Había una cabra. La cabra se movía ágil en una montaña, una montaña por la que cualquiera podía ir, no esas monstruosamente frías y lejanas de los Andes que muestran los folletos turísticos argentinos. Había una gran cerda. Parturienta, una cerda madre echada y reciente, con muchos cerditos. Mi abuela recordaba con muchísima ternura los cerditos hijos de la gran cerda. Un día vi una foto de mi abuela, de pie, delgada y muy erguida, con un bebé en sus brazos, que, según me dijeron, era yo. Mi abuela miraba a ese bebé con ternura, y me emocioné al imaginarme que en ese momento sintió una ternura similar a la que manifestaba por haber tenido a los cerditos en sus brazos. Mi abuela hablaba también de los chorizos, largos y gordos; movía los dedos de las manos como si tuviera los chorizos entre ellos, y como si los que se movieran fuesen los propios chorizos y no los dedos. Los chorizos eran otra luminosa descendencia de los cerdos, tan viva y enternecedora como los cerditos hijos de la gran cerda.
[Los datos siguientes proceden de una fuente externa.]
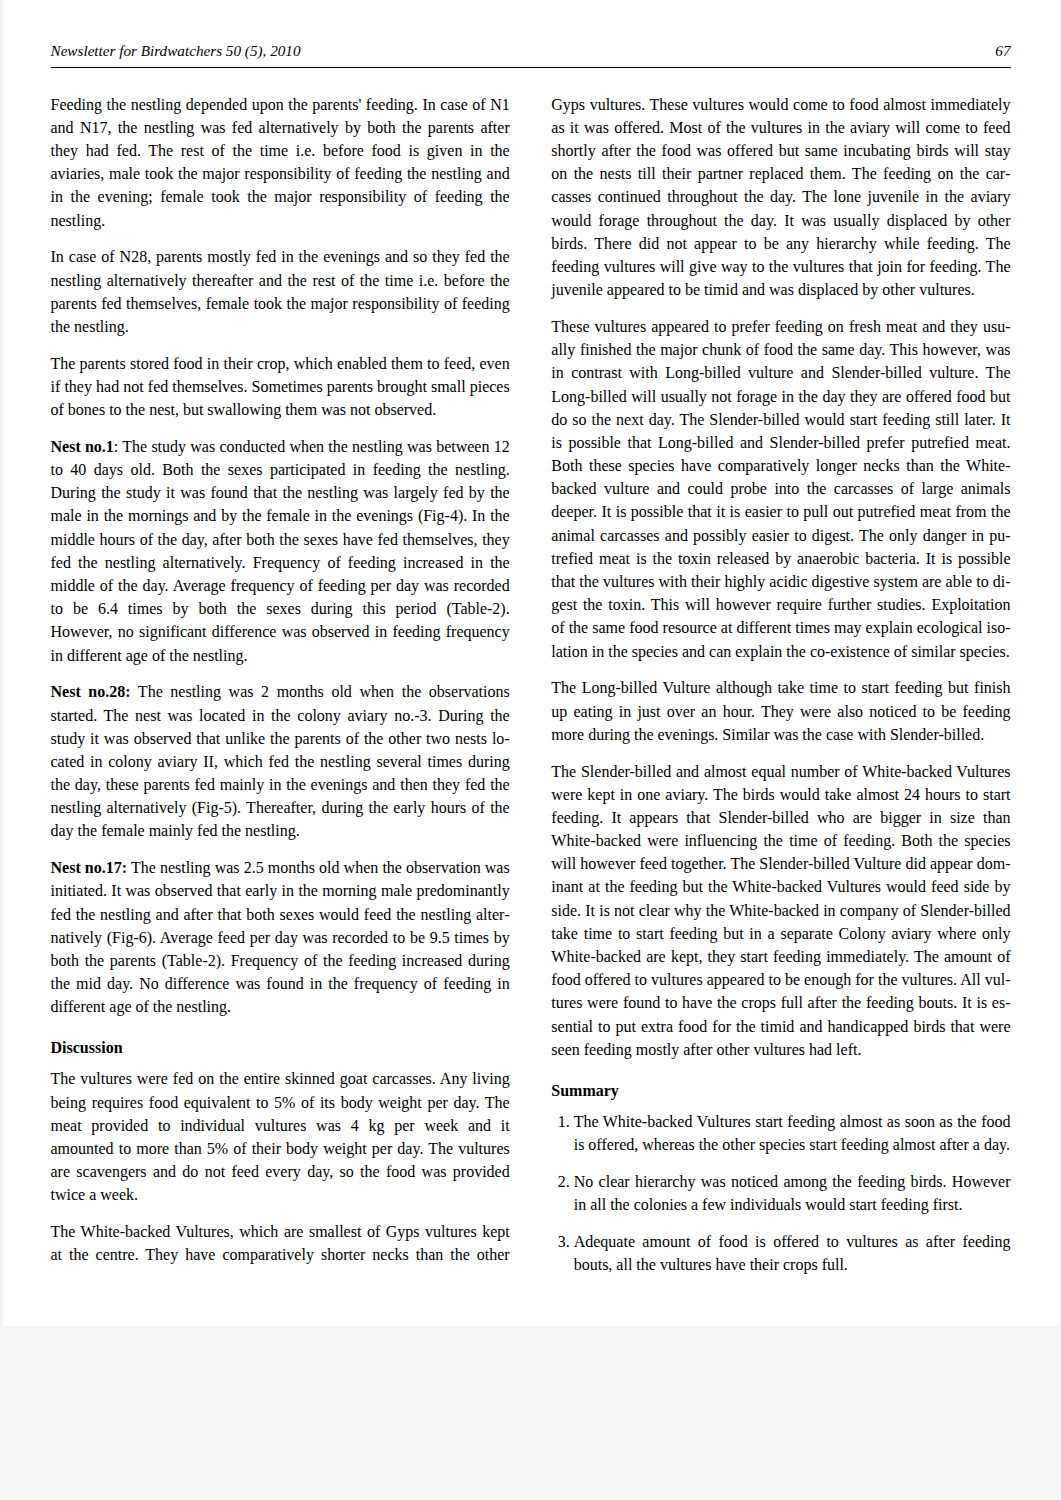Newsletter for Birdwatchers 50 (5), 2010 67
Feeding the nestling depended upon the parents' feeding. In case of N1 and N17, the nestling was fed alternatively by both the parents after they had fed. The rest of the time i.e. before food is given in the aviaries, male took the major responsibility of feeding the nestling and in the evening; female took the major responsibility of feeding the nestling.
In case of N28, parents mostly fed in the evenings and so they fed the nestling alternatively thereafter and the rest of the time i.e. before the parents fed themselves, female took the major responsibility of feeding the nestling.
The parents stored food in their crop, which enabled them to feed, even if they had not fed themselves. Sometimes parents brought small pieces of bones to the nest, but swallowing them was not observed.
Nest no.1: The study was conducted when the nestling was between 12 to 40 days old. Both the sexes participated in feeding the nestling. During the study it was found that the nestling was largely fed by the male in the mornings and by the female in the evenings (Fig-4). In the middle hours of the day, after both the sexes have fed themselves, they fed the nestling alternatively. Frequency of feeding increased in the middle of the day. Average frequency of feeding per day was recorded to be 6.4 times by both the sexes during this period (Table-2). However, no significant difference was observed in feeding frequency in different age of the nestling.
Nest no.28: The nestling was 2 months old when the observations started. The nest was located in the colony aviary no.-3. During the study it was observed that unlike the parents of the other two nests located in colony aviary II, which fed the nestling several times during the day, these parents fed mainly in the evenings and then they fed the nestling alternatively (Fig-5). Thereafter, during the early hours of the day the female mainly fed the nestling.
Nest no.17: The nestling was 2.5 months old when the observation was initiated. It was observed that early in the morning male predominantly fed the nestling and after that both sexes would feed the nestling alternatively (Fig-6). Average feed per day was recorded to be 9.5 times by both the parents (Table-2). Frequency of the feeding increased during the mid day. No difference was found in the frequency of feeding in different age of the nestling.
Discussion
The vultures were fed on the entire skinned goat carcasses. Any living being requires food equivalent to 5% of its body weight per day. The meat provided to individual vultures was 4 kg per week and it amounted to more than 5% of their body weight per day. The vultures are scavengers and do not feed every day, so the food was provided twice a week.
The White-backed Vultures, which are smallest of Gyps vultures kept at the centre. They have comparatively shorter necks than the other Gyps vultures. These vultures would come to food almost immediately as it was offered. Most of the vultures in the aviary will come to feed shortly after the food was offered but same incubating birds will stay on the nests till their partner replaced them. The feeding on the carcasses continued throughout the day. The lone juvenile in the aviary would forage throughout the day. It was usually displaced by other birds. There did not appear to be any hierarchy while feeding. The feeding vultures will give way to the vultures that join for feeding. The juvenile appeared to be timid and was displaced by other vultures.
These vultures appeared to prefer feeding on fresh meat and they usually finished the major chunk of food the same day. This however, was in contrast with Long-billed vulture and Slender-billed vulture. The Long-billed will usually not forage in the day they are offered food but do so the next day. The Slender-billed would start feeding still later. It is possible that Long-billed and Slender-billed prefer putrefied meat. Both these species have comparatively longer necks than the White-backed vulture and could probe into the carcasses of large animals deeper. It is possible that it is easier to pull out putrefied meat from the animal carcasses and possibly easier to digest. The only danger in putrefied meat is the toxin released by anaerobic bacteria. It is possible that the vultures with their highly acidic digestive system are able to digest the toxin. This will however require further studies. Exploitation of the same food resource at different times may explain ecological isolation in the species and can explain the co-existence of similar species.
The Long-billed Vulture although take time to start feeding but finish up eating in just over an hour. They were also noticed to be feeding more during the evenings. Similar was the case with Slender-billed.
The Slender-billed and almost equal number of White-backed Vultures were kept in one aviary. The birds would take almost 24 hours to start feeding. It appears that Slender-billed who are bigger in size than White-backed were influencing the time of feeding. Both the species will however feed together. The Slender-billed Vulture did appear dominant at the feeding but the White-backed Vultures would feed side by side. It is not clear why the White-backed in company of Slender-billed take time to start feeding but in a separate Colony aviary where only White-backed are kept, they start feeding immediately. The amount of food offered to vultures appeared to be enough for the vultures. All vultures were found to have the crops full after the feeding bouts. It is essential to put extra food for the timid and handicapped birds that were seen feeding mostly after other vultures had left.
Summary
The White-backed Vultures start feeding almost as soon as the food is offered, whereas the other species start feeding almost after a day.
No clear hierarchy was noticed among the feeding birds. However in all the colonies a few individuals would start feeding first.
Adequate amount of food is offered to vultures as after feeding bouts, all the vultures have their crops full.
Las legumbres eran también seres vivos y hermosos. Salían de plantas largas y ágiles, de crecimiento rápido y trepador, como las cabras que trepaban con facilidad árboles y montañas, que luego darían leche o se asarían. La muerte de un animal para la preparación de diverso tipo de alimentos no producía ningún pesar, todo lo contrario. Era un mundo de seres que uno veía nacer, vivir y morir; ver el ciclo completo de la vida de un ser crea con este un vínculo muy íntimo. Uno sólo puede ver el tiempo completo de vida de seres cuyo ciclo es más breve que el nuestro. Lo que uno sí puede hacer es conocer de primera mano un tramo de la vida de una persona e imaginar con eso la historia completa. En Galicia, mi abuela vio el ciclo completo de unas pocas personas, las que murieron muy jóvenes por accidentes o enfermedades, y el de las plantas y de los animales que recordaba tanto; a su vez, los animales o vegetales no morían sino que se metamorfoseaban en una vibrante variedad de seres. Había una continuidad entre el cerdo y los chorizos como entre la legumbre en su vaina y en el guiso. Las ensaladas eran jardines, los mariscos eran flores, los guisos y las sopas, para mi abuela, eran espacios con luces tenues en los que todo se mezclaba, espacios cálidos, protegidos; la zona de la memoria en la que se guardan los mejores recuerdos tenía en sí la luz, el olor y las texturas propias de los caldos.